- WORK TO COMPLETE -
From the piece on Fritz Wiessner, pull out the passage from "Fritz Wiessner (February" to "at that time.", word for word.

- EXTRACT -

........

Fritz Wiessner (February 26, 1900 – July 3, 1988) was a German American pioneer of free climbing. Born in Dresden, Germany, he immigrated to New York City in 1929 and became a U.S. citizen in 1935. In 1939, he made one of the earliest attempts to conquer K2, one of the most difficult mountains in the world to climb.

==Early days==
Wiessner started climbing with his father in the Austrian Alps before World War I. At the age of 12, he climbed the Zugspitze, the highest peak in Germany. In the 1920s, he established hard climbing routes in Saxony and the Dolomites that have a present-day difficulty rating of up to 5.11. That was at a time when the hardest free climbing grade in the United States was 5.7. At the age of 25, he made a first ascent of the Fleischbank in Tyrol, which was proclaimed the hardest rock climb done at that time.

Wiessner was 5 ft 6 in tall, slope-shouldered and stocky. He had a wide and friendly grin and his speciality was wide crack, or off-width, climbing, a technique that demands both technical mastery and uncommon strength.

==A new standard==
In 1931, Wiessner made contact with members of the American Alpine Club and immediately set a new standard in American rock climbing. Across North America, he established a substantial list of first ascents at such climbing areas as Ragged Mountain (Connecticut); Cannon Mountain (New Hampshire); Wallface Mountain, New York Adirondack Mountains; Mount Rushmore National Memorial, South Dakota; Devils Tower, Wyoming (the first free ascent); and Mount Waddington, British Columbia.

........

- SUPPLIED DATA -

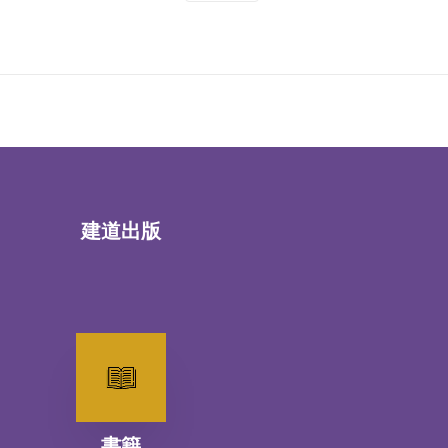
建道出版
書籍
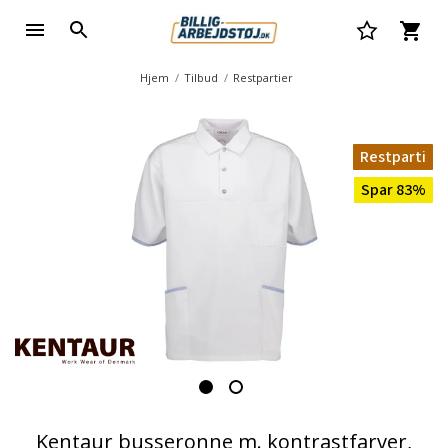
Hjem
Tilbud
Restpartier
Restparti
Spar 83%
Kentaur busseronne m. kontrastfarver,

........

- OUTPUT OF THE EXERCISE -
Fritz Wiessner (February 26, 1900 – July 3, 1988) was a German American pioneer of free climbing. Born in Dresden, Germany, he immigrated to New York City in 1929 and became a U.S. citizen in 1935. In 1939, he made one of the earliest attempts to conquer K2, one of the most difficult mountains in the world to climb.

==Early days==
Wiessner started climbing with his father in the Austrian Alps before World War I. At the age of 12, he climbed the Zugspitze, the highest peak in Germany. In the 1920s, he established hard climbing routes in Saxony and the Dolomites that have a present-day difficulty rating of up to 5.11. That was at a time when the hardest free climbing grade in the United States was 5.7. At the age of 25, he made a first ascent of the Fleischbank in Tyrol, which was proclaimed the hardest rock climb done at that time.